Today I’ll explore the stories of five “disruptor” projects of recent years, and explain why, ultimately, I think they will all fail in their stated aims of getting to the Premier League, at least in the foreseeable future, and some of them will fail much quicker than others.

Each of these “disruptors” come with a USP that gives them, or supposedly gives them, a strategic advantage that is apparently going to “redefine club ownership” (or some other similar bollocks). Common to them all is the idea that you can take a minor club, from the fourth division or lower, and steer it to the PL, aka the promised land.

The five, in descending order of where they are currently placed in the English league pyramid, are:

  • Wrexham, currently second in League One, and owned since February 2021 by Hollywood A-listers Ryan Reynolds and Rob McElhenney (R&R from now on).

  • Crawley Town, currently in 22nd place in League One, owned since April 2022 by WAGMI United LLC, a consortium of American “crypto bros”, with "WAGMI" standing for "We’re All Going to Make It," a phrase popular in cryptocurrency circles.

  • Salford City, currently in 11th place in League Two, owned between 2014 and 2024 by key figures from the “Class of 92” - Gary and Phil Neville, Paul Scholes, Ryan Giggs, Nicky Butt, and latterly David Beckham - and the Singaporean billionaire Peter Lim. In August 2024, Gary Neville bought Lim’s 40% stake.
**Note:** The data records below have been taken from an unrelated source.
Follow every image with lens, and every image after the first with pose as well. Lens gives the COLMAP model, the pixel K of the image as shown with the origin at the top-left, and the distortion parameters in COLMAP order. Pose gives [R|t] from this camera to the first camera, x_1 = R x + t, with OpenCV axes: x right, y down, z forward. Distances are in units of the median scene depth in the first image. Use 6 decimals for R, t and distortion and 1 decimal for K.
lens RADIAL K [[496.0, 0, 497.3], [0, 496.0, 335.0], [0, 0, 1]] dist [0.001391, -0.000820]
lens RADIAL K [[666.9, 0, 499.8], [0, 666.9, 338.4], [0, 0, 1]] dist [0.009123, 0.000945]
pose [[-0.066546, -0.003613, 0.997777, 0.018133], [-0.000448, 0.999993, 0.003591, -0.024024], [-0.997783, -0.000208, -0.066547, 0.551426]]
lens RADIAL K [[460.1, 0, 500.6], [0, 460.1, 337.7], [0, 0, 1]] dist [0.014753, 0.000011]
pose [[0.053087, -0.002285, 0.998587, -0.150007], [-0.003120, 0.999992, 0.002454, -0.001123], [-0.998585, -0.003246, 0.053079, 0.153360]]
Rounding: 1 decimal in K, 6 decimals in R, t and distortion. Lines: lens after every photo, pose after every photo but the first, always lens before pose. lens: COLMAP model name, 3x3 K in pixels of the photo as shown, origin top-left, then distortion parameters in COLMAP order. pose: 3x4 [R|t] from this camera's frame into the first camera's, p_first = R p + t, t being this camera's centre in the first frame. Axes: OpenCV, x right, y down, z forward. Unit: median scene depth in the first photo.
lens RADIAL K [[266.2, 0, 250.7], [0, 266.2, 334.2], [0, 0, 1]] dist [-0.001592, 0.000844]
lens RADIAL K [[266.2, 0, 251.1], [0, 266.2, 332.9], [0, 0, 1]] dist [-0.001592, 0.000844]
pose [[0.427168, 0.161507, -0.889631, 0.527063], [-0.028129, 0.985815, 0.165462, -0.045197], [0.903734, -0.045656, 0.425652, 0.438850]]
  • Real Bedford, currently top of the Southern League Division One Central (the equivalent of England’s eighth division), bought in 2022 by bitcoin podcaster Peter McCormack, and now co-owned by McCormack and the Winklevoss twins, Cameron and Tyler, famous for successfully suing Mark Zuckerberg over the formation of Facebook, and for rowing in the Olympics and the Boat Race, and for being crypto billionaires who have invested £3.6m in Real Bedford.

  • FC 100,000, a project that founder Michael Brady calls “a social enterprise”, with the aim of attracting 100,000 or more people to pay a £5-a-month subscription to buy a lower-league or non-league football club (the identity of which remains unknown because there is no money yet) and fund it up the divisions. You’ll find my full opinion on this below, but, blimey, what a load of cobblers. Scunthorpe are one club who have already rejected Brady’s advances.

Wrexham have become the exemplar among the disruptor clubs and it’s really not difficult to see why. The peak years of Wrexham’s history so far were the four seasons from 1978 when they reached England’s second tier, then cunningly named the Second Division.

They then meandered around the lower divisions until 2008 before relegation to the non-league, and spent 15 years in that wilderness until, under the ownership of R&R, they made it back to the EFL.

Season 1 of Welcome to Wrexham documented R&R’s first full season at the helm, the 2021-22 campaign when Wrexham agonisingly missed out on getting from the non-league to the EFL by losing in the National League play-offs.

Season 2 showed the successful campaign of 2022-23 as they went up to League Two. Season 3 was all about a second successive jump, to League One. And Season 4, which will document the current League One campaign, will be on our screens soon.

Below I’ll lay out the case why each of the five disruptors above will fail. Wrexham clearly have the best chance of proving me wrong, not least because of their utterly spectacular financial results of recent years, which I will delve into.

But should they achieve promotion to the Championship in the next few weeks, as I think they probably will, then I think they will then run into a brick wall, and the owners and their investment partners (whose level of ownership and control remains opaque for now) will be confronted with a huge dilemma.

Either they will spend big (10 years of data from promoted Championship clubs shows how big that will need to be) in the hope that a gamble pays off, but knowing it will cost them tens of millions in losses each season if it doesn’t. Or they will try to tread water, and risk going down, and losing their invaluable documentary exposure, and face a return to whence they came.